Historinhas de redação (7): os olhinhos infantis

Na sua época de ouro, o Jornal da Tarde teve grandes phraseurs, mas creio que Humberto Werneck era um dos maiores, senão o maior.

O Jornal da Tarde hoje não tem mais nada a ver com seus dias gloriosos; Humberto continua sendo um grande phraseur, dos melhores que há. Não muito tempo atrás, numa reunião para arrecadar fundos para um amigo nosso do velho JT que disputava a eleição para deputado, alguém falou em “nós”, referindo-se, claro, ao partido do candidato, logicamente o partido apoiado pelos presentes todos, e Humberto, com olhar espantado, perguntou: “Nós quem?”

Humberto gostava de contar uma história de seus tempos de estudante. Um professor de Português que infelizmente teve Humberto como aluno estava ensinando à sua classe que, num bom texto, não se deve repetir a mesma palavra. “Se você usar, por exemplo, a palavra incêndio, num parágrafo, no parágrafo seguinte não a repita. Use sinistro.” Ao que o aluno Humberto Werneck levantou a mão, para ter a palavra, e disse:

– “Professor, sinistro é o senhor.”

Humberto entrou no Jornal da Tarde no mesmo ano que eu, 1970. Tinha já um nome respeitável em Minas, eu não tinha nome algum. (Humberto viraria um nome respeitável em todo o Brasil; eu jamais viraria um nome respeitável em lugar algum.)

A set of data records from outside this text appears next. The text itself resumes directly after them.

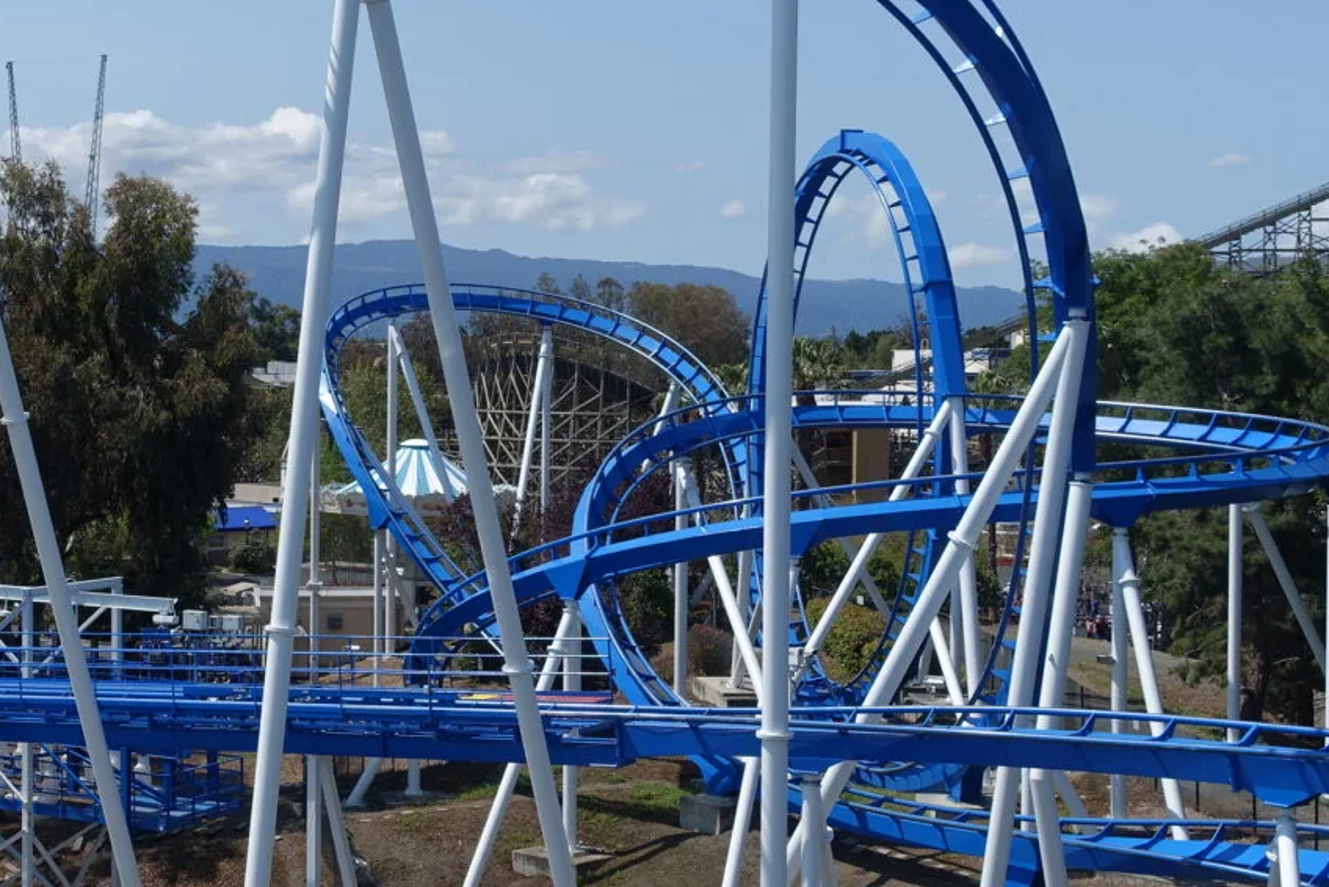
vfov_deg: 20.6
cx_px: 193
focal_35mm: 66
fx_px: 2437
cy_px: 410
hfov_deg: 29.5
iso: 125
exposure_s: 1/200
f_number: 4
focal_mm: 12.81
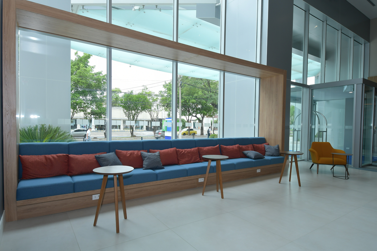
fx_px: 220
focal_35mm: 21
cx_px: 188
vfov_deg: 59.5
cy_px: 126
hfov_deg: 81.2
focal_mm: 14
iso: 160
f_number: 9
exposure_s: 1/50
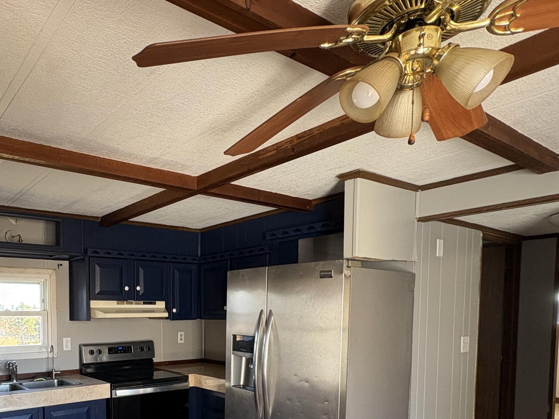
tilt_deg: -3.7
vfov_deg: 48.3
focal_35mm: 27
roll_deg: +0.7
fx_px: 436
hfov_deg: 62.1
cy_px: 339
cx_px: 149
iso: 200
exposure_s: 1/73
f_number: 2.2
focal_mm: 2.22
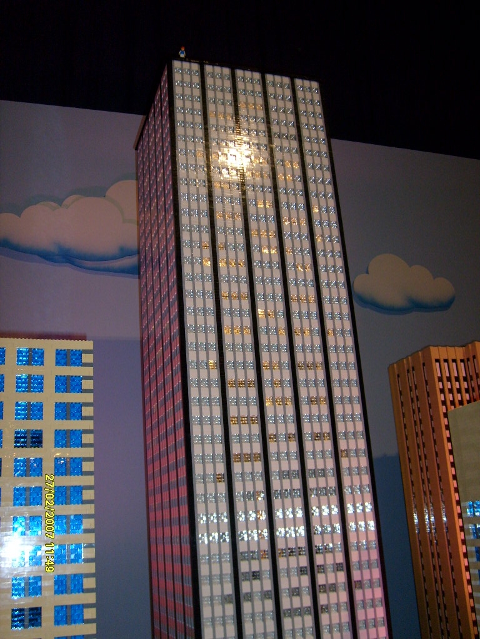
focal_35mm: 35
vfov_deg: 52.6
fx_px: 647
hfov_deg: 40.7
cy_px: 320
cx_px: 240
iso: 100
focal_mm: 5.8
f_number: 2.8
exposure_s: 1/45
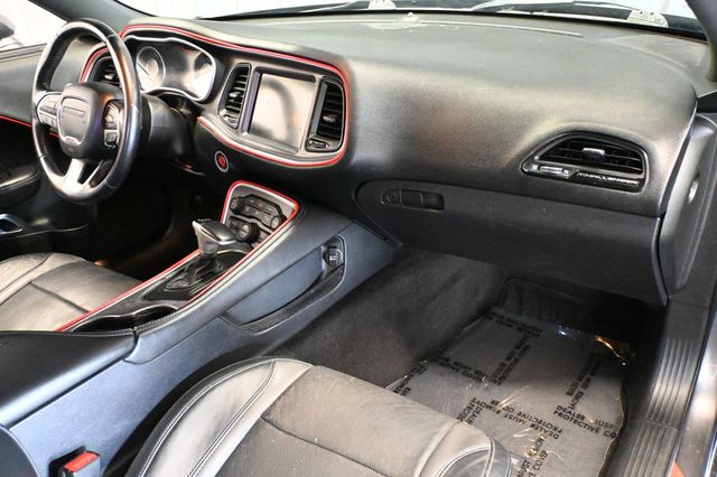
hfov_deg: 62.0
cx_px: 358
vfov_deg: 43.6
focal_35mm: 30
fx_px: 597
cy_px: 238
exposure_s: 1/25
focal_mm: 20
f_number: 3.8
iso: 12800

Naquele começo dos anos 70, Eric Nepomuceno ainda não chegava a ser um nome respeitável. Depois viraria – amigo de Chico Buarque, de Gabriel García Márquez, de Eduardo Galeano, entrevistador privilegiado do primeiro, tradutor dos dois últimos, figura importante no período do lulo-petismo, aglutinador dos geniais intelectuais de esquerda em prol da grande causa eleger Dilma Rousseff presidente. Naquele tempo longínquo, era apenas o Bicho Eric – apelido advindo de sua mania de usar em cada frase a expressão “bicho”, coisa de Roberto Carlos, portanto coisa menor, inferior; a intelligentsia achava Roberto Carlos um horror.

Gênio sempre à frente do seu tempo, capaz, já que se falou em “bicho”, de perceber antes da imensa maioria a grandeza e a importância de Roberto, Caetano Veloso escreveu naquela época, para Bethânia cantar, a maravilha que é “Esse Cara” – “ah, que esse cara tem me consumido a mim e a tudo o que eu quis, com seus olhinhos infantis, com os olhos de um bandido (…) ele está na minha vida porque quer, eu estou pro que der e vier (…) ele é quem quer, ele é o homem, eu sou apenas uma mulher”.

Humberto tinha que rever e melhorar os textos, entre outros, do Bicho Eric. Bicho Eric, jovem ego já bastante inflado, entregava seus textos com propostas de títulos e olhinhos – olhinho, no jargão jornalístico, é aquela linha fina que vem embaixo dos títulos.

Numa noite, no fechamento, Humberto soltou a frase:

– O Bicho Eric tem me consumido com seus olhinhos infantis.